## [Exercise inputs]
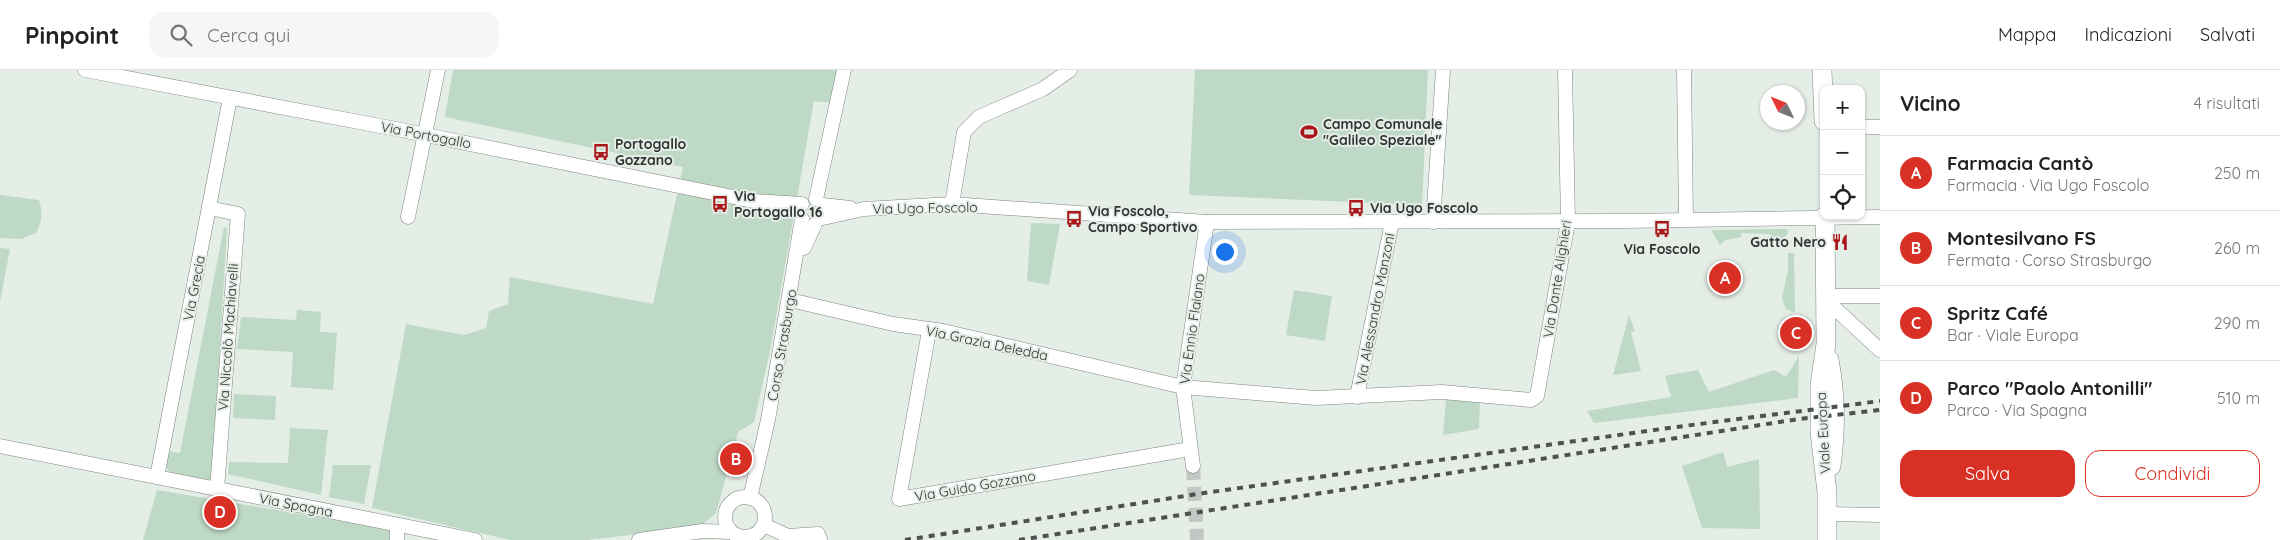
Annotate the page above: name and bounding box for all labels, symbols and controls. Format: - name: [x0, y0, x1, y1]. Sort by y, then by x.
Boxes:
- search box: [149, 12, 499, 57]
- text: Pinpoint: [25, 20, 119, 50]
- icon: search: [167, 21, 195, 49]
- text: Cerca qui: [207, 23, 290, 47]
- text: Mappa: [1998, 23, 2056, 46]
- text: Indicazioni: [2084, 23, 2172, 46]
- text: Salvati: [2200, 23, 2255, 46]
- north arrow: [1760, 85, 1805, 130]
- map controls: [1820, 85, 1865, 220]
- button: +: [1820, 85, 1865, 130]
- text: Vicino: [1900, 90, 1961, 116]
- text: 4 risultati: [2193, 93, 2260, 113]
- place label: Campo Comunale "Galileo Speziale": [1323, 115, 1443, 149]
- street label: Via Portogallo: [379, 117, 473, 153]
- sports icon: Campo Comunale "Galileo Speziale": [1299, 122, 1319, 142]
- button: −: [1820, 130, 1865, 175]
- place label: Portogallo Gozzano: [615, 135, 687, 169]
- bus stop icon: Portogallo Gozzano: [591, 142, 611, 162]
- text: Farmacia Cantò: [1947, 151, 2093, 175]
- text: A: [1911, 163, 1921, 183]
- text: 250 m: [2214, 163, 2260, 183]
- button: locate: [1820, 175, 1865, 220]
- text: Farmacia · Via Ugo Foscolo: [1947, 175, 2150, 195]
- place label: Via Portogallo 16: [734, 187, 823, 221]
- bus stop icon: Via Portogallo 16: [710, 194, 730, 214]
- street label: Via Ugo Foscolo: [872, 198, 978, 218]
- bus stop icon: Via Ugo Foscolo: [1346, 198, 1366, 218]
- place label: Via Ugo Foscolo: [1370, 199, 1478, 217]
- place label: Via Foscolo, Campo Sportivo: [1088, 202, 1198, 236]
- bus stop icon: Via Foscolo, Campo Sportivo: [1064, 209, 1084, 229]
- street label: Via Dante Alighieri: [1539, 219, 1575, 339]
- bus stop icon: Via Foscolo: [1652, 219, 1672, 239]
- text: Montesilvano FS: [1947, 226, 2096, 250]
- street label: Via Alessandro Manzoni: [1351, 231, 1399, 387]
- restaurant icon: Gatto Nero: [1830, 232, 1850, 252]
- place label: Gatto Nero: [1750, 233, 1826, 251]
- text: B: [1911, 238, 1921, 258]
- text: 260 m: [2214, 238, 2260, 258]
- your location: [1212, 239, 1238, 265]
- place label: Via Foscolo: [1623, 240, 1701, 258]
- text: Fermata · Corso Strasburgo: [1947, 250, 2152, 270]
- street label: Via Grecia: [179, 254, 209, 322]
- pin: A: [1709, 259, 1741, 297]
- street label: Via Niccolò Machiavelli: [214, 263, 242, 411]
- street label: Via Ennio Flaiano: [1175, 272, 1209, 386]
- street label: Corso Strasburgo: [763, 288, 801, 402]
- text: Spritz Café: [1947, 301, 2048, 325]
- text: C: [1911, 313, 1921, 333]
- text: 290 m: [2214, 313, 2260, 333]
- pin: C: [1780, 314, 1812, 352]
- street label: Via Grazia Deledda: [924, 321, 1050, 365]
- text: Bar · Viale Europa: [1947, 325, 2079, 345]
- text: Parco "Paolo Antonilli": [1947, 376, 2152, 400]
- text: D: [1910, 388, 1922, 408]
- text: 510 m: [2217, 388, 2260, 408]
- street label: Viale Europa: [1812, 392, 1834, 474]
- text: Parco · Via Spagna: [1947, 400, 2087, 420]
- pin: B: [720, 440, 752, 478]
- button: Salva: [1900, 450, 2075, 497]
- button: Condividi: [2085, 450, 2260, 497]
- street label: Via Guido Gozzano: [913, 466, 1037, 506]
- street label: Via Spagna: [258, 489, 334, 521]
- pin: D: [204, 493, 236, 531]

## [Exercise prompt]
All entries above are to be reproduced exactly, with no pictures.

## [Your solution]
Annotate the page above: name and bounding box for all labels, symbols and controls. Format: - name: [x0, y0, x1, y1]. Sort by y, then by x.
Boxes:
- search box: [149, 12, 499, 57]
- text: Pinpoint: [25, 20, 119, 50]
- icon: search: [167, 21, 195, 49]
- text: Cerca qui: [207, 23, 290, 47]
- text: Mappa: [1998, 23, 2056, 46]
- text: Indicazioni: [2084, 23, 2172, 46]
- text: Salvati: [2200, 23, 2255, 46]
- north arrow: [1760, 85, 1805, 130]
- map controls: [1820, 85, 1865, 220]
- button: +: [1820, 85, 1865, 130]
- text: Vicino: [1900, 90, 1961, 116]
- text: 4 risultati: [2193, 93, 2260, 113]
- place label: Campo Comunale "Galileo Speziale": [1323, 115, 1443, 149]
- street label: Via Portogallo: [379, 117, 473, 153]
- sports icon: Campo Comunale "Galileo Speziale": [1299, 122, 1319, 142]
- button: −: [1820, 130, 1865, 175]
- place label: Portogallo Gozzano: [615, 135, 687, 169]
- bus stop icon: Portogallo Gozzano: [591, 142, 611, 162]
- text: Farmacia Cantò: [1947, 151, 2093, 175]
- text: A: [1911, 163, 1921, 183]
- text: 250 m: [2214, 163, 2260, 183]
- button: locate: [1820, 175, 1865, 220]
- text: Farmacia · Via Ugo Foscolo: [1947, 175, 2150, 195]
- place label: Via Portogallo 16: [734, 187, 823, 221]
- bus stop icon: Via Portogallo 16: [710, 194, 730, 214]
- street label: Via Ugo Foscolo: [872, 198, 978, 218]
- bus stop icon: Via Ugo Foscolo: [1346, 198, 1366, 218]
- place label: Via Ugo Foscolo: [1370, 199, 1478, 217]
- place label: Via Foscolo, Campo Sportivo: [1088, 202, 1198, 236]
- bus stop icon: Via Foscolo, Campo Sportivo: [1064, 209, 1084, 229]
- street label: Via Dante Alighieri: [1539, 219, 1575, 339]
- bus stop icon: Via Foscolo: [1652, 219, 1672, 239]
- text: Montesilvano FS: [1947, 226, 2096, 250]
- street label: Via Alessandro Manzoni: [1351, 231, 1399, 387]
- restaurant icon: Gatto Nero: [1830, 232, 1850, 252]
- place label: Gatto Nero: [1750, 233, 1826, 251]
- text: B: [1911, 238, 1921, 258]
- text: 260 m: [2214, 238, 2260, 258]
- your location: [1212, 239, 1238, 265]
- place label: Via Foscolo: [1623, 240, 1701, 258]
- text: Fermata · Corso Strasburgo: [1947, 250, 2152, 270]
- street label: Via Grecia: [179, 254, 209, 322]
- pin: A: [1709, 259, 1741, 297]
- street label: Via Niccolò Machiavelli: [214, 263, 242, 411]
- street label: Via Ennio Flaiano: [1175, 272, 1209, 386]
- street label: Corso Strasburgo: [763, 288, 801, 402]
- text: Spritz Café: [1947, 301, 2048, 325]
- text: C: [1911, 313, 1921, 333]
- text: 290 m: [2214, 313, 2260, 333]
- pin: C: [1780, 314, 1812, 352]
- street label: Via Grazia Deledda: [924, 321, 1050, 365]
- text: Bar · Viale Europa: [1947, 325, 2079, 345]
- text: Parco "Paolo Antonilli": [1947, 376, 2152, 400]
- text: D: [1910, 388, 1922, 408]
- text: 510 m: [2217, 388, 2260, 408]
- street label: Viale Europa: [1812, 392, 1834, 474]
- text: Parco · Via Spagna: [1947, 400, 2087, 420]
- pin: B: [720, 440, 752, 478]
- button: Salva: [1900, 450, 2075, 497]
- button: Condividi: [2085, 450, 2260, 497]
- street label: Via Guido Gozzano: [913, 466, 1037, 506]
- street label: Via Spagna: [258, 489, 334, 521]
- pin: D: [204, 493, 236, 531]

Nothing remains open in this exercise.